Referring to FIG. 4, the present invention further achieves the effect of detecting a plurality of different gases by comprising at least two sensing components 20a, 20b in the sensing region 211 for detecting different target molecules. For example, as shown in FIG. 4, the sensing chip 20 is provided with sensing components 20a, 20b for detecting particular molecules, and the sensing components 20a, 20b are exposed to the sensing regions 211a, 211b and are in contact with the to-be-sensed gas G respectively by the through holes 13a, 13b. The widths D_1a, D_1b of the first sub-channels 31a, 31b are less than the width D₂ of the second sub-channel 32. However, the above description is merely an example, and the present invention is not limited thereto.

In summary, the gas sensor for the handheld device M is built in the handheld device M, which is different from the prior art in which the sensor is externally attached to the handheld device M, such that the convenience, stability and dexterity can be improved. Therefore, the gas sensor of the present invention is expected to be widely used by the public.

Claims

1. A gas sensor for a handheld device, characterized in that the gas sensor is assembled in a cavity of the handheld device and comprises:

a circuit board comprising at least one through hole;

a sensing chip disposed on the circuit board, the sensing chip comprising at least one sensing region exposed by the through hole; and

a gas channel allowing a to-be-sensed gas to enter the through hole and to contact with the sensing region, the gas channel comprising a first sub-channel adjacent to the through hole, a second sub-channel away from the through hole, and a connection channel connecting the first sub-channel and the second sub-channel;

wherein the to-be-sensed gas has a first gas pressure P1 while flowing in the first sub-channel and has a second gas pressure P2 while flowing in the second sub-channel, and the gas channel comprises a structure to make P1 lower than P2.

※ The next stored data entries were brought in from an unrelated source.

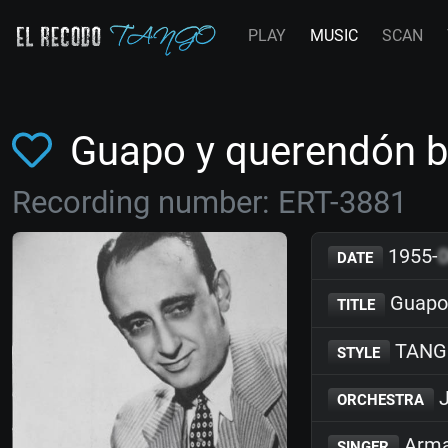
PLAY
MUSIC
SCAN
Guapo y querendón b
Recording number: ERT-3881
1955-
DATE
Guapo 
TITLE
TANG
STYLE
J
ORCHESTRA
Arma
SINGER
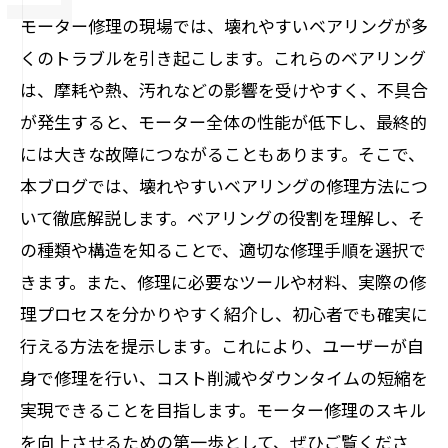
モーター修理の現場では、壊れやすいベアリングが多
くのトラブルを引き起こします。これらのベアリング
は、摩耗や熱、汚れなどの影響を受けやすく、不具合
が発生すると、モーター全体の性能が低下し、最終的
には大きな故障につながることもあります。そこで、
本ブログでは、壊れやすいベアリングの修理方法につ
いて徹底解説します。ベアリングの役割を理解し、そ
の種類や構造を知ることで、適切な修理手順を選択で
きます。また、修理に必要なツールや材料、実際の修
理プロセスを分かりやすく紹介し、初心者でも確実に
行える方法を提示します。これにより、ユーザーが自
身で修理を行い、コスト削減やダウンタイムの短縮を
実現できることを目指します。モーター修理のスキル
を向上させるための第一歩として、ぜひご覧くださ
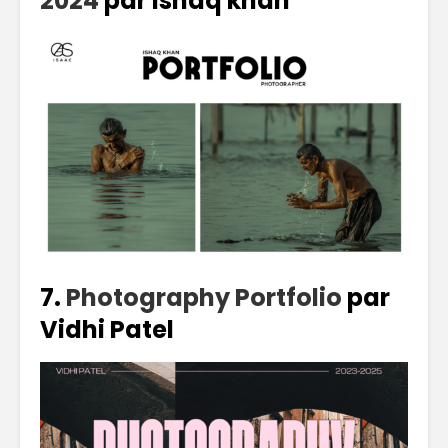
2024
par ishaq khan
7.
Photography Portfolio
par
Vidhi Patel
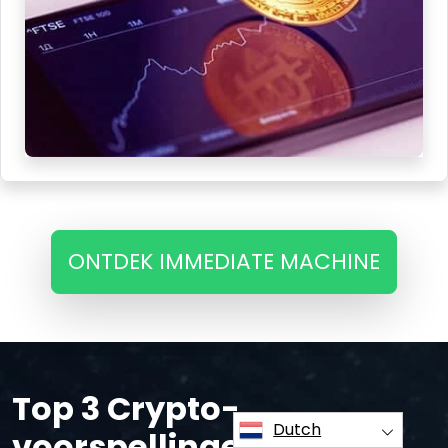
ONTDEK IMMEDIATE MACHINE
Top 3 Crypto-
Dutch
voorspellingen -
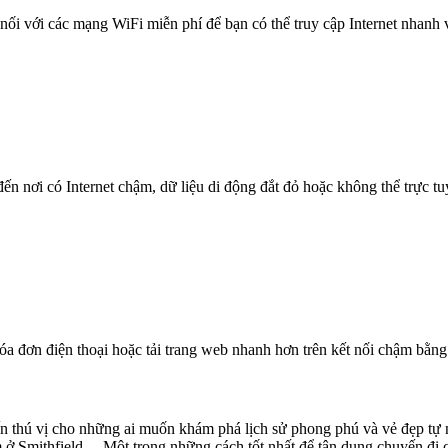
nối với các mạng WiFi miễn phí để bạn có thể truy cập Internet nhanh
n nơi có Internet chậm, dữ liệu di động đắt đỏ hoặc không thể trực t
óa đơn điện thoại hoặc tải trang web nhanh hơn trên kết nối chậm bằng
đến thú vị cho những ai muốn khám phá lịch sử phong phú và vẻ đẹp tự
ở Smithfield. Một trong những cách tốt nhất để tận dụng chuyến đi của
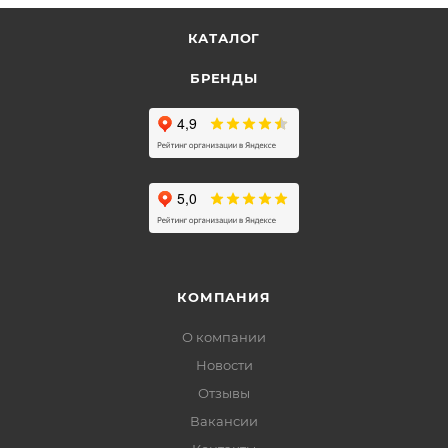
КАТАЛОГ
БРЕНДЫ
КОМПАНИЯ
О компании
Новости
Отзывы
Вакансии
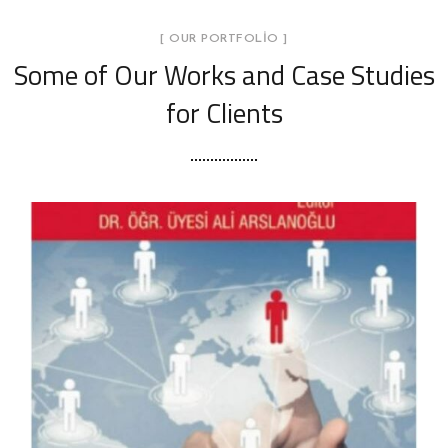
[ OUR PORTFOLIO ]
Some of Our Works
and Case Studies
for Clients
Sağlık Kurumlarında Örgütsel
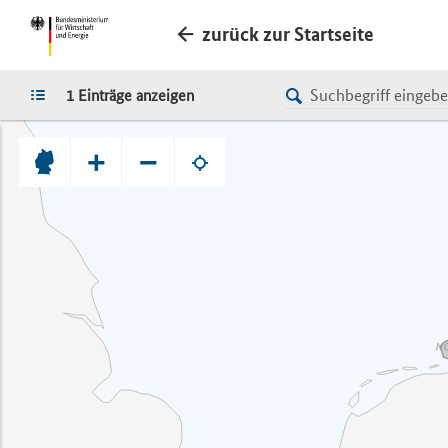
zurück zur Startseite
LISTE
1 Einträge anzeigen
+
−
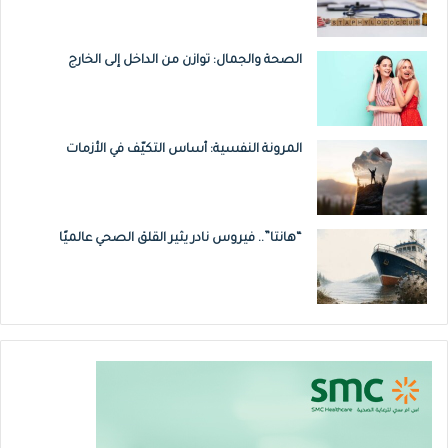
الصحة والجمال: توازن من الداخل إلى الخارج
المرونة النفسية: أساس التكيّف في الأزمات
“هانتا”.. فيروس نادر يثير القلق الصحي عالميًا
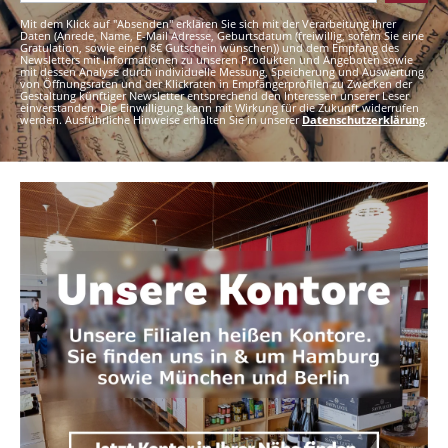
Mit dem Klick auf "Absenden" erklären Sie sich mit der Verarbeitung Ihrer
Daten (Anrede, Name, E-Mail Adresse, Geburtsdatum (freiwillig, sofern Sie eine
Gratulation, sowie einen 8€ Gutschein wünschen)) und dem Empfang des
Newsletters mit Informationen zu unseren Produkten und Angeboten sowie
mit dessen Analyse durch individuelle Messung, Speicherung und Auswertung
von Öffnungsraten und der Klickraten in Empfängerprofilen zu Zwecken der
Gestaltung künftiger Newsletter entsprechend den Interessen unserer Leser
einverstanden. Die Einwilligung kann mit Wirkung für die Zukunft widerrufen
werden. Ausführliche Hinweise erhalten Sie in unserer
Datenschutzerklärung
.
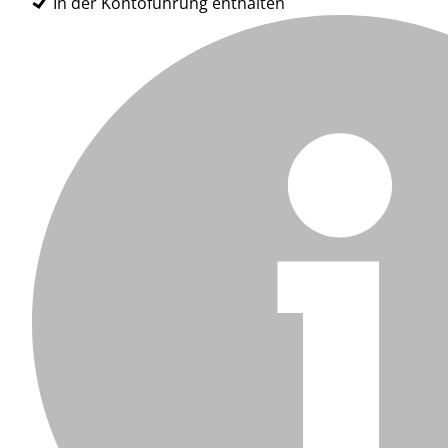
In der Kontoführung enthalten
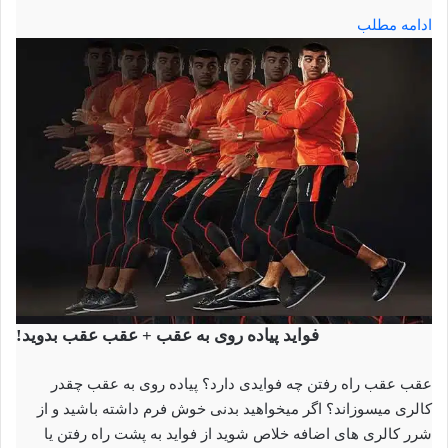
ادامه مطلب
فواید پیاده روی به عقب + عقب عقب بدوید!
عقب عقب راه رفتن چه فوایدی دارد؟ پیاده روی به عقب چقدر
کالری میسوزاند؟ اگر میخواهید بدنی خوش فرم داشته باشید و از
شرر کالری های اضافه خلاص شوید از فواید به پشت راه رفتن یا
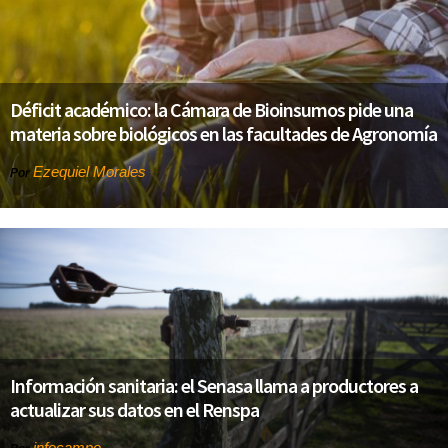
Déficit académico: la Cámara de Bioinsumos pide una
materia sobre biológicos en las facultades de Agronomía
Ezequiel Morales
Por
Información sanitaria: el Senasa llama a productores a
actualizar sus datos en el Renspa
infocampo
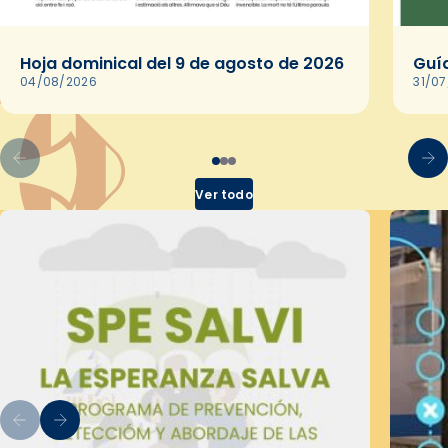
Hoja dominical del 9 de agosto de 2026
Guía
04/08/2026
31/0
Ver todo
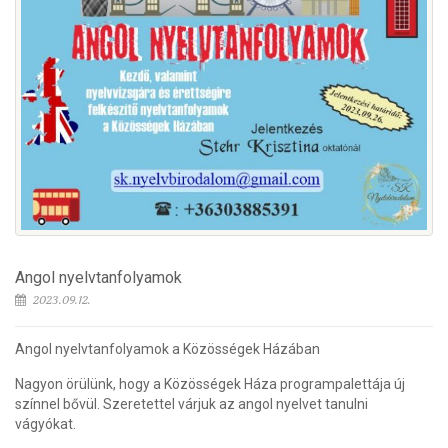
Angol nyelvtanfolyamok
2023.09.12.
Angol nyelvtanfolyamok a Közösségek Házában
Nagyon örülünk, hogy a Közösségek Háza programpalettája új
színnel bővül. Szeretettel várjuk az angol nyelvet tanulni
vágyókat.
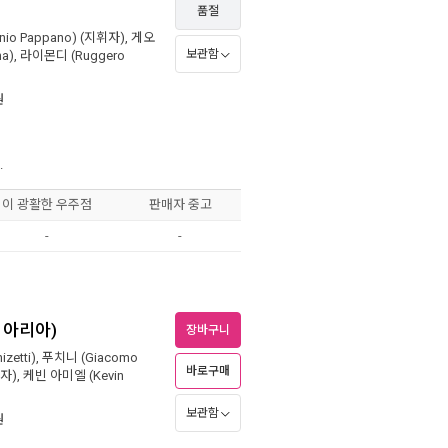
품절
io Pappano)
(지휘자),
게오
보관함
na)
,
라이몬디 (Ruggero
원
.
이 광활한 우주점
판매자 중고
-
-
너 아리아)
장바구니
zetti)
,
푸치니 (Giacomo
바로구매
자),
케빈 아미엘 (Kevin
보관함
원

2. The gas sensor for the handheld device according to claim 1, wherein the first sub-channel has a width D1, the second sub-channel has a width D2, and D1 is less than D2.

3. The gas sensor for the handheld device according to claim 1, wherein the connection channel has an included angle.

4. The gas sensor for the handheld device according to claim 1, wherein the connection channel further comprises a stopper.

5. The gas sensor for the handheld device according to claim 1, wherein a wall of the connection channel comprises a pressure relief hole.

6. The gas sensor for the handheld device according to claim 1, wherein the sensing region comprises at least two sensing components for detecting different target molecules.

7. The gas sensor for the handheld device according to claim 1, wherein the circuit board is a printed circuit board.

8. The gas sensor for the handheld device according to claim 1, wherein the sensing chip is a flip chip.

9. The gas sensor for the handheld device according to claim 1, wherein the gas sensor further comprising a waterproof breathable membrane disposed between the sensing region and the gas channel.

10. The gas sensor for the handheld device according to claim 9, wherein the gas sensor further comprising a barrier layer which covers one side of the sensing chip and the circuit board opposite to the waterproof breathable membrane.